Blackstone Life Sciences is the life-sci investing entity of The Blackstone Group, which has $119 billion in corporate private equity assets under management, with $35 billion in capital available to invest.
Since its launch, Anthos has grown its headcount to 10 people, with no expectation of expanding that significantly due to its hybrid externalized model.
Weitz said Anthos’ ANT-005 trial is one of three Phase II studies the company has been conducting for abelacimab
A much larger study, ANT-006 (AZALEA-TIMI 71; NCT04755283), is assessing abelacimab head-to-head with Xarelto in 1,200 patients with atrial fibrillation, with the aim of assessing the effects of long-term once-monthly subcutaneous administration of abelacimab for stroke prevention.

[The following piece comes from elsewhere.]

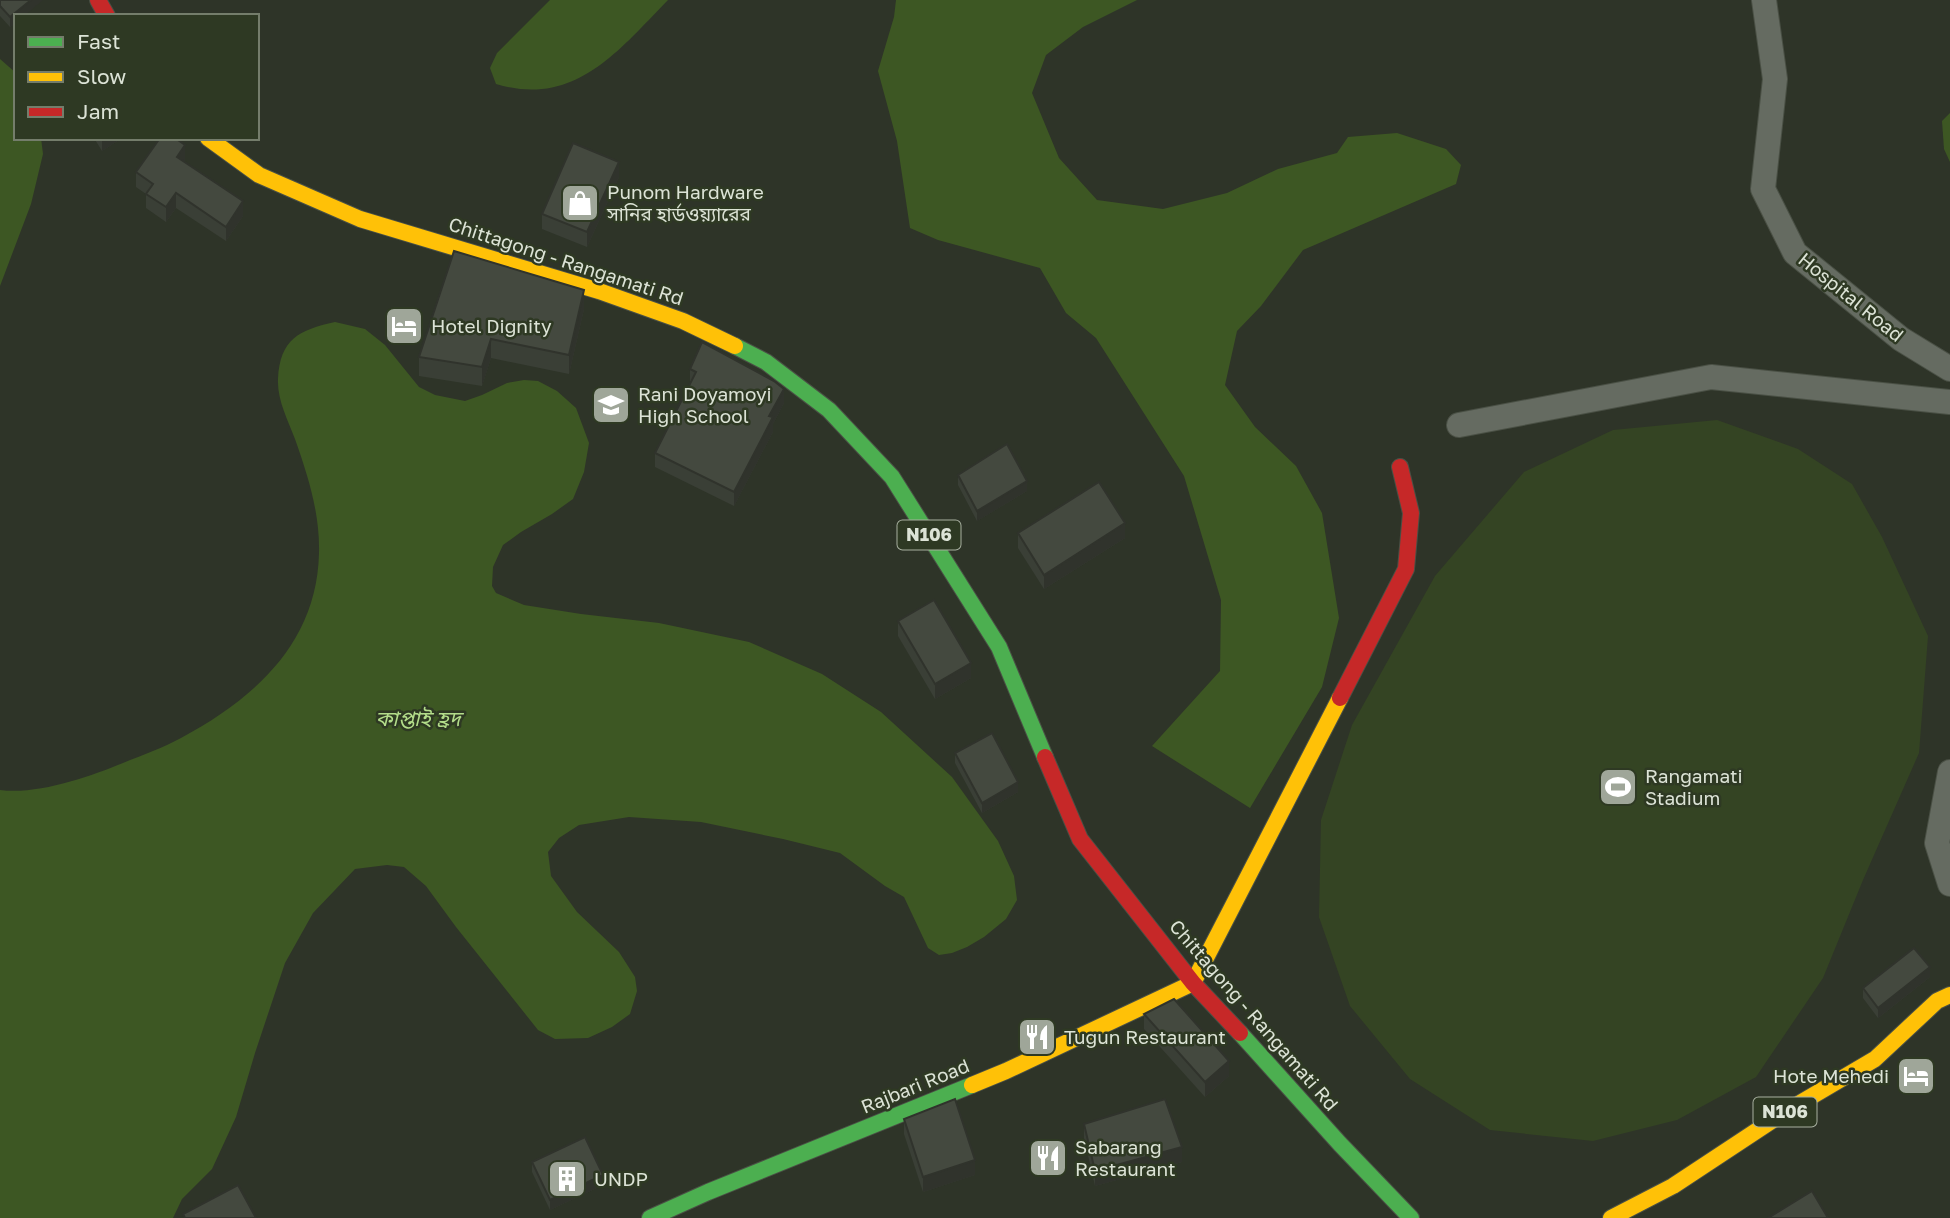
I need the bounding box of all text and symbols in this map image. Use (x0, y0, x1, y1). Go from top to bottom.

That trial has an estimated primary completion date of January 2023. Weitz is a member of the steering committee for ANT-006 and other upcoming studies of abelacimab.
In December, 2020, researchers from Anthos and clinical partners finished the first Phase II study (NCT04213807), a randomized, placebo-controlled, multiple ascending dose-ranging study designed to evaluate the safety, tolerability, pharmacokinetics (PK), and pharmacodynamics (PD) effects of abelacimab.
“The efficacy findings announced [in the ANT-005 trial] represent the first major milestone in our development plans for abelacimab,” Anthos CEO John Glasspool stated last month.